- **MATERIAL TO PROCESS**:
§
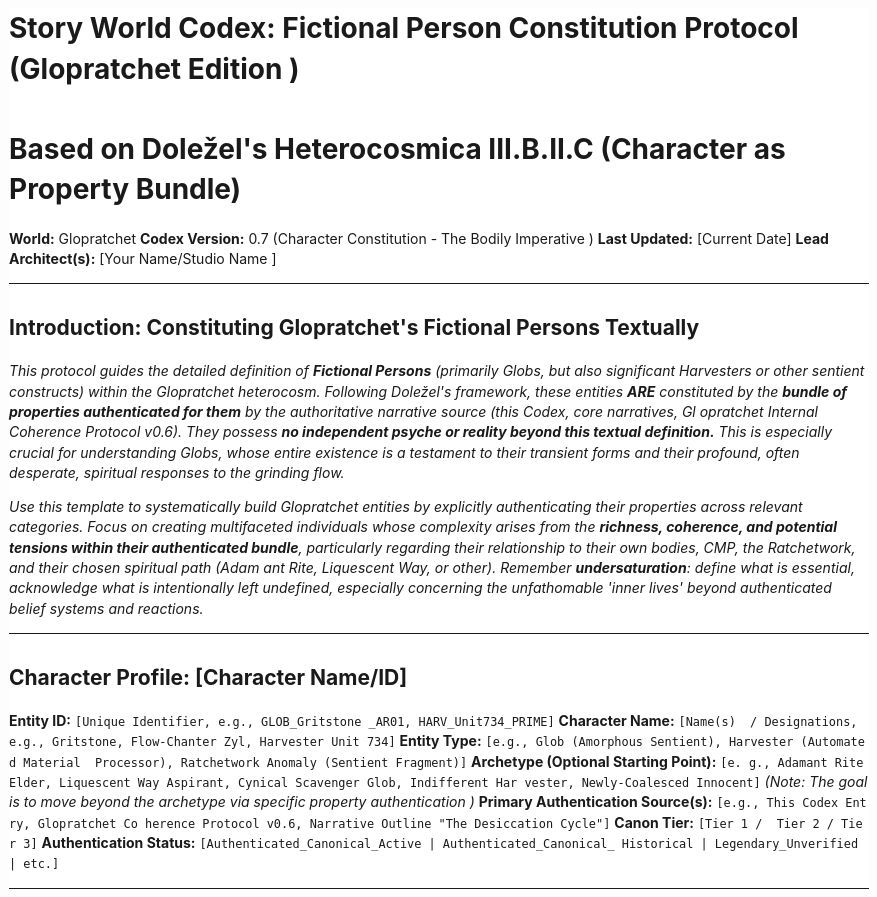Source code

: 
# Story World Codex: Fictional Person Constitution Protocol (Glopratchet Edition )
# Based on Doležel's Heterocosmica III.B.II.C (Character as Property Bundle) 

**World:** Glopratchet
**Codex Version:** 0.7 (Character Constitution - The Bodily Imperative )
**Last Updated:** [Current Date]
**Lead Architect(s):** [Your Name/Studio Name ]

---

## Introduction: Constituting Glopratchet's Fictional Persons Textually

*This  protocol guides the detailed definition of **Fictional Persons** (primarily Globs, but also significant Harvesters or other sentient  constructs) within the Glopratchet heterocosm. Following Doležel's framework, these entities **ARE**  constituted by the **bundle of properties authenticated for them** by the authoritative narrative source (this Codex, core narratives, Gl opratchet Internal Coherence Protocol v0.6). They possess **no independent psyche or reality beyond this textual definition.** This  is especially crucial for understanding Globs, whose entire existence is a testament to their transient forms and their profound, often desperate,  spiritual responses to the grinding flow.*

*Use this template to systematically build Glopratchet entities by explicitly authenticating their properties  across relevant categories. Focus on creating multifaceted individuals whose complexity arises from the **richness, coherence, and potential tensions within their authenticated  bundle**, particularly regarding their relationship to their own bodies, CMP, the Ratchetwork, and their chosen spiritual path (Adam ant Rite, Liquescent Way, or other). Remember **undersaturation**: define what is essential, acknowledge what is intentionally  left undefined, especially concerning the unfathomable 'inner lives' beyond authenticated belief systems and reactions.*

---

## Character Profile:  [Character Name/ID]

**Entity ID:** `[Unique Identifier, e.g., GLOB_Gritstone _AR01, HARV_Unit734_PRIME]`
**Character Name:** `[Name(s)  / Designations, e.g., Gritstone, Flow-Chanter Zyl, Harvester Unit 734]` 
**Entity Type:** `[e.g., Glob (Amorphous Sentient), Harvester (Automated Material  Processor), Ratchetwork Anomaly (Sentient Fragment)]`
**Archetype (Optional Starting Point):** `[e. g., Adamant Rite Elder, Liquescent Way Aspirant, Cynical Scavenger Glob, Indifferent Har vester, Newly-Coalesced Innocent]` *(Note: The goal is to move beyond the archetype via specific property authentication )*
**Primary Authentication Source(s):** `[e.g., This Codex Entry, Glopratchet Co herence Protocol v0.6, Narrative Outline "The Desiccation Cycle"]`
**Canon Tier:** `[Tier 1 /  Tier 2 / Tier 3]`
**Authentication Status:** `[Authenticated_Canonical_Active | Authenticated_Canonical_ Historical | Legendary_Unverified | etc.]`

---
§
- **PROBLEM STATEMENT**: Scan the listing above and identify each line holding the string "Character"; copy every such line.

- **RESULT**:
# Based on Doležel's Heterocosmica III.B.II.C (Character as Property Bundle) 
**Codex Version:** 0.7 (Character Constitution - The Bodily Imperative )
## Character Profile:  [Character Name/ID]
**Character Name:** `[Name(s)  / Designations, e.g., Gritstone, Flow-Chanter Zyl, Harvester Unit 734]` 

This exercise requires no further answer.